Les 66 députés français socialistes et apparentés ont entamé, lundi 3 février, une semaine en forme d’épreuve de vérité politique. S’ils décident, comme leur parti l’a annoncé, de ne pas voter les deux motions de censure présentées par La France Insoumise (LFI, gauche radicale), le gouvernement de François Bayrou survivra.
Le pays aura in extremis un budget pour 2025. Et l’union électorale de la gauche lancée lors des élections législatives des 30 juin et 7 juillet 2024 (qu’elle a remportées de justesse, sans atteindre toutefois la majorité) aura fait son temps.
Ces 66 députés (sur 577 élus) résument à eux seuls la situation politique de la France, à deux ans de l’échéance du second mandat présidentiel d’Emmanuel Macron, qui s’achèvera en mai 2027. Si l’on en croit leurs professions de foi électorales lors des législatives de l’an dernier, tous ont promis de se battre pour plus de dépenses publiques, et de faire barrage à la très controversée réforme des retraites adoptée en 2023.
Le barrage au RN
Mieux: tous, ou presque, ont été élus dans leurs circonscriptions (le système français est majoritaire à deux tours, avec au moins deux députés par département) avec le soutien des autres formations de gauche, mais aussi avec parfois l’appui de la droite traditionnelle pour faire barrage au Rassemblement national (droite nationale populiste). Cela a été le cas, par exemple, pour l’ancien président de la République François Hollande, redevenu député PS de la Corrèze.
Or voilà que cette soixantaine de députés doit, cette semaine, prendre trois décisions qui décideront de l’avenir du pays. Et peut-être de la survie politique de leur parti. La première décision à prendre est de savoir s’ils mêlent leurs voix à celles de la gauche radicale, des écologistes, des communistes, et peut-être du Rassemblement national, pour rejeter le budget de l’Etat et celui de la sécurité sociale. S’ils s’abstiennent à deux reprises cette semaine, la censure ne sera pas votée.
Ils pourront mettre en avant quelques concessions, comme le renoncement à des milliers de suppressions de poste dans l’enseignement. Mais ils auront permis la survie du centriste François Bayrou à la tête d’un gouvernement composé de ministres centristes, de droite, et de quelques anciens du PS. Un compromis louable pour le pays, mais qui ne leur rapportera rien.
Assumer la rupture
La seconde décision, plus compliquée, est d’assumer ou non la rupture avec le Nouveau Front Populaire (NFP), cette alliance de gauche sans laquelle beaucoup n’auraient jamais été élus. Or l’arithmétique est impitoyable: en France, la gauche divisée perd toujours. C’est vrai sur le plan local, et encore plus à la présidentielle. Si les socialistes ne parviennent pas, d’ici aux municipales de mars 2026, à conclure d’autres alliances, ils se retrouveront donc marginalisés et dos au mur.
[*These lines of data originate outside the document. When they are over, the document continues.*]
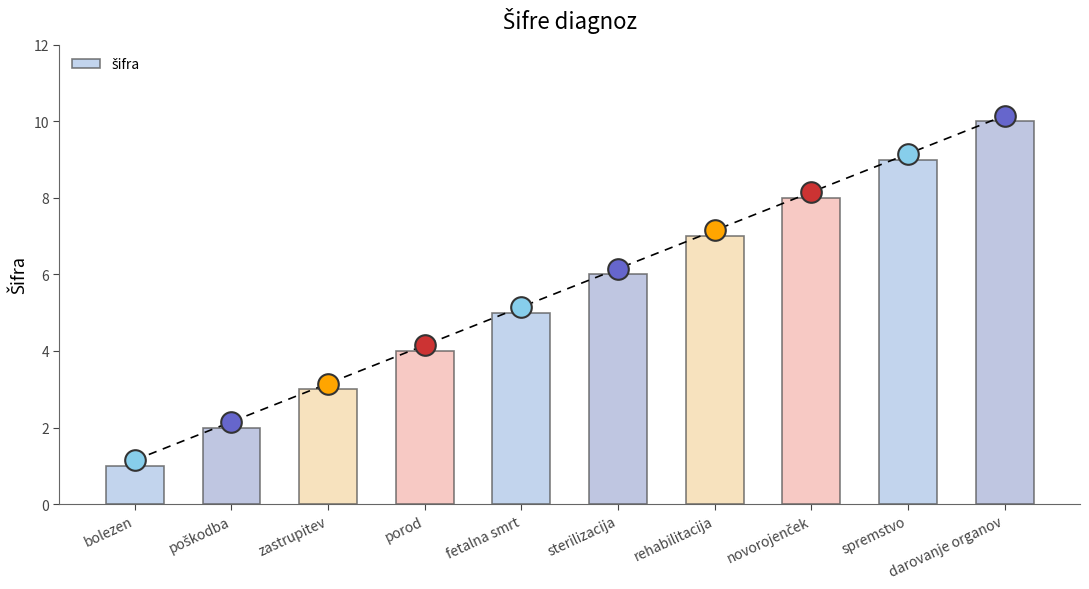

Approximately how many times larger is the value at bolezen compared to darovanje organov?

0.1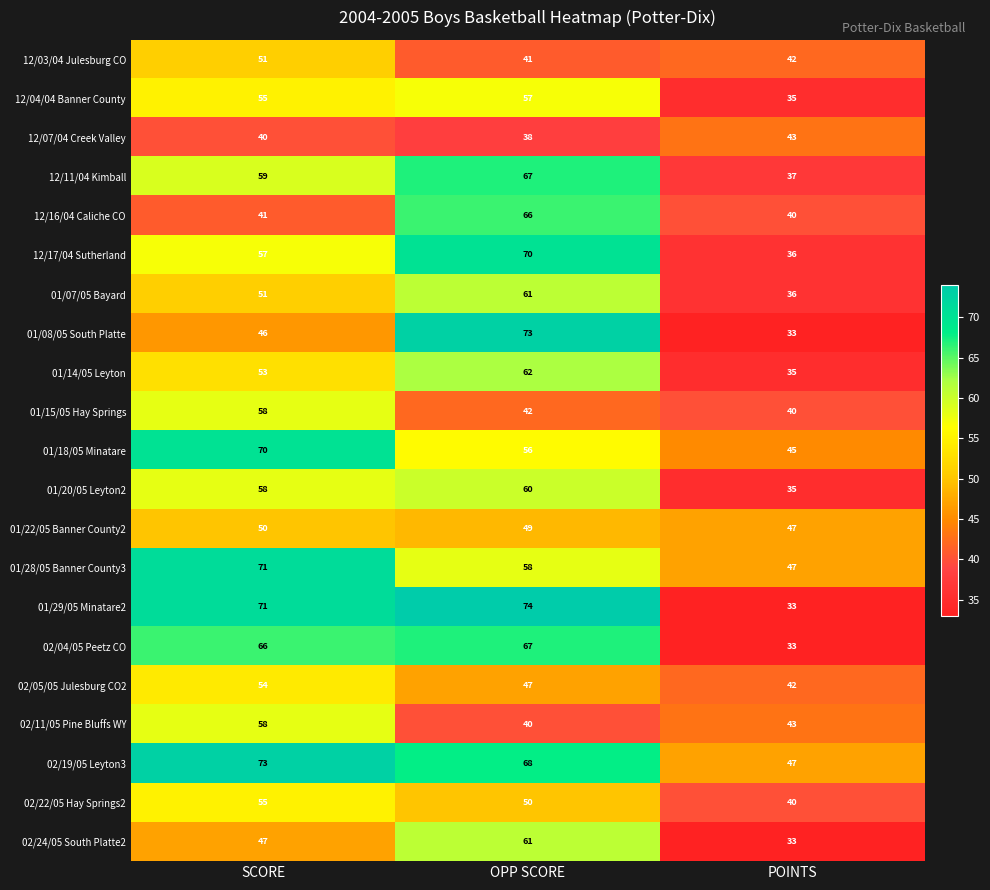

What is the average value of the 12/03/04 Julesburg CO series?

45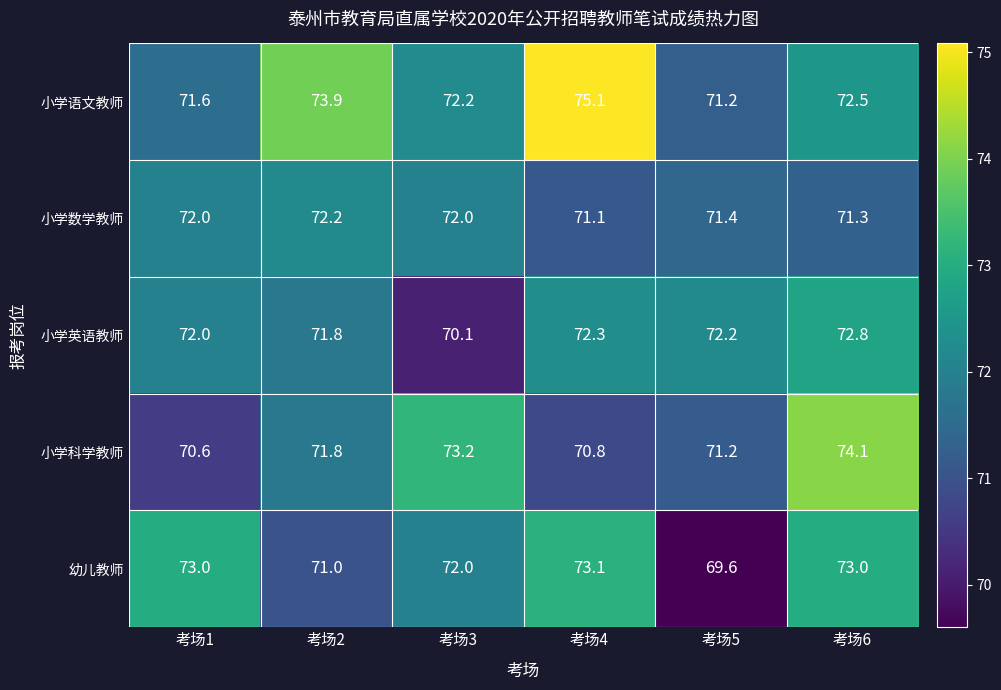

How many distinct data groups are displayed?

5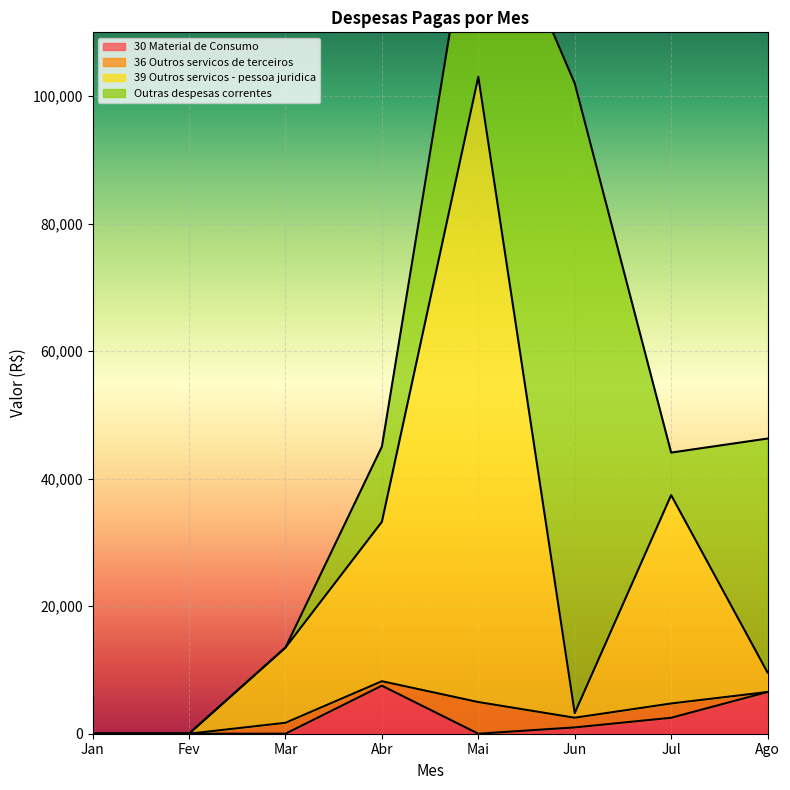

True or false: 30 Material de Consumo has more than 0 interior local peaks.

True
Troisième décision plus douloureuse encore: les socialistes français doivent répondre aux défis économiques et sociaux du moment. Le pays accusera en 2025 5,4% de déficit budgétaire. Sa dette publique dépasse les 3300 milliards d’euros. L’immigration est un thème explosif, que François Bayrou aborde désormais avec un discours musclé, évoquant le sentiment de «submersion migratoire».
Un «conclave» social de trois mois a par ailleurs été mis sur pied pour décider, ou non, des nouveaux contours de la réforme des retraites, à condition de ne pas remettre en cause son impact financier: + 17 milliards d’euros pour les comptes publics. Qu’est-ce que le PS social-démocrate peut proposer sur ces sujets? Est-il simplement un supplétif du centre et de la droite?
Dissolution de tous les dangers
Le paradoxe est total. Les 66 députés français socialistes et apparentés (huit avaient voté la précédente motion de censure qui n’avait pas recueilli la majorité, le 16 janvier) sont pris dans une contradiction potentiellement fatale: faire des compromis au nom de la stabilité politique.
Au risque de se saborder aux yeux de leur électorat et d’apparaître comme des «traîtres» aux yeux des électeurs de gauche furieux du refus d’Emmanuel Macron de tenir compte de la courte victoire du NFP aux législatives provoquées par sa dissolution de tous les dangers.